Kedua, ketidakpastian hukum. Dengan adanya pembatalan atau peninjauan ulang kebijakan, warga dan pelaku usaha misalnya, akan mengalami ketidakpastian mengenai hak dan kewajiban mereka, yang dapat menghambat investasi dan inovasi.
Ketiga, politik hukum. Kebijakan bisa dijadikan alat politik untuk membalas dendam terhadap lawan politik, mengubah hukum menjadi instrumen untuk kepentingan kekuasaan, bukan keadilan.
Keempat, inkompatibilitas. Peninjauan kebijakan yang tidak konsisten dapat menciptakan kerumitan hukum, di mana aturan dan regulasi yang berlaku saling bertentangan.
Kelima, potensi penyalahgunaan kekuasaan. Rezim yang berkuasa mungkin memanfaatkan proses hukum untuk mengamankan posisi mereka, yang dapat mengarah pada penyalahgunaan kekuasaan dan pelanggaran hak asasi manusia.
Secara keseluruhan, mempersoalkan kebijakan pejabat publik masa lalu tanpa dasar hukum yang kuat dapat menciptakan lingkungan yang tidak kondusif bagi penegakan hukum dan stabilitas sosial. Inilah wajah hukum SSK (suka-suka kami) yang ternyata belum berubah meski rezim penguasa telah berganti.
Strategi Pertanggungjawaban Pejabat Publik terhadap Kebijakan yang Diambil sehingga Terwujud Kepastian Hukum
Seorang pejabat publik (pemimpin) adalah pengatur urusan rakyat, sekaligus pelindung mereka. Tak hanya bertanggung jawab secara horizontal pada masyarakat, pemimpin pun bertanggung jawab secara vertikal pada Allah SWT kelak di hari akhir. Konsekuensi dunia akhirat inilah yang mendorong mereka menjalankan amanah kepemimpinan dengan sebaik-baiknya.
Pejabat publik juga harus bertanggung jawab terhadap kebijakan yang diambil agar tercipta kepastian hukum. Tujuannya antara lain untuk; mencegah penyalahgunaan kekuasaan, memberikan kepastian dan kejelasan hukum, meningkatkan kepercayaan publik, mewujudkan akuntabilitas publik, serta menjaga keadilan dan keberpihakan kepada rakyat. Lebih jauh, sistem hukum akan berjalan lebih baik hingga membantu terciptanya pemerintahan yang bersih, akuntabel, dan adil.

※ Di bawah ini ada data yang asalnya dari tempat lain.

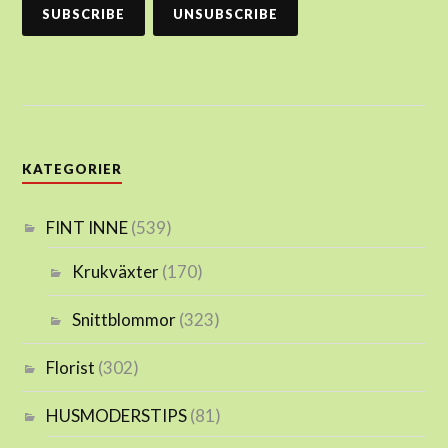
KATEGORIER
FINT INNE
(539)
Krukväxter
(170)
Snittblommor
(323)
Florist
(302)
HUSMODERSTIPS
(81)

Adapun strategi pertanggungjawaban pejabat publik terhadap kebijakan yang diambil dapat meliputi beberapa langkah kunci untuk memastikan kepastian hukum;
Pertama, transparansi. Pejabat publik harus mengkomunikasikan kebijakan yang diambil secara jelas kepada publik, termasuk dasar-dasar hukum dan tujuan kebijakan tersebut.

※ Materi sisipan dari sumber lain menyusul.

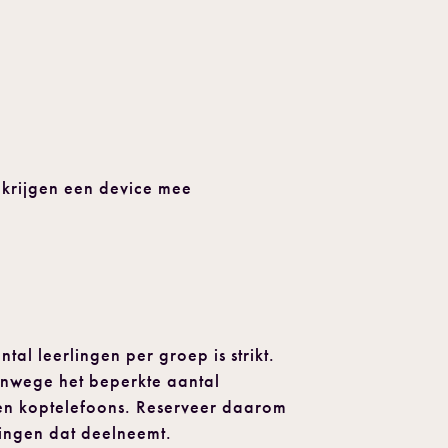
 krijgen een device mee
l leerlingen per groep is strikt.
vanwege het beperkte aantal
en koptelefoons. Reserveer daarom
lingen dat deelneemt.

Kedua, akuntabilitas. Menetapkan mekanisme untuk mengawasi dan mengevaluasi kebijakan, seperti laporan berkala dan audit, agar pejabat publik dapat dimintai pertanggungjawaban.

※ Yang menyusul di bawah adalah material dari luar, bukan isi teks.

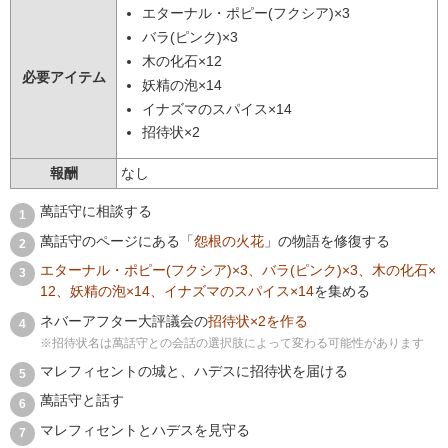
エターナル・ポピー(フクシア)×3
バラ(ピンク)×3
木の化石×12
必要アイテム
妖精の泡×14
イナズマのスパイス×14
招待状×2
報酬
なし
萬話守に相談する
萬話守のページにある「
怨根の火花
」の物語を修復する
エターナル・ポピー(フクシア)×3、バラ(ピンク)×3、木の化石×
12、妖精の泡×14、イナズマのスパイス×14
を集める
ネバーアフター大評議会の
招待状×2を作る
※招待状名は萬話守との会話の選択肢によって変わる可能性があります
マレフィセントの城と、ハデスに招待状を届ける
萬話守と話す
マレフィセントとハデスを見守る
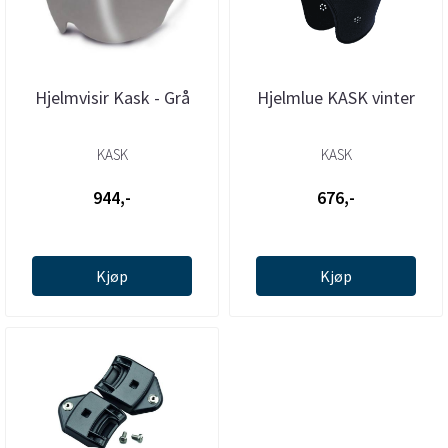
Hjelmvisir Kask - Grå
Hjelmlue KASK vinter
KASK
KASK
944,-
676,-
Kjøp
Kjøp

Ketiga, partisipasi publik. Melibatkan masyarakat dalam proses pengambilan keputusan, misalnya melalui konsultasi publik atau forum diskusi, untuk mendapatkan masukan dan meningkatkan legitimasi kebijakan.
Keempat, pengawasan. Membangun lembaga pengawas independen yang dapat mengevaluasi kebijakan dan tindakan pejabat publik untuk memastikan kesesuaian dengan hukum dan etika.
Kelima, penegakan hukum. Menetapkan sanksi yang jelas bagi pejabat yang menyalahgunakan kekuasaan atau tidak memenuhi kewajibannya, agar ada efek jera.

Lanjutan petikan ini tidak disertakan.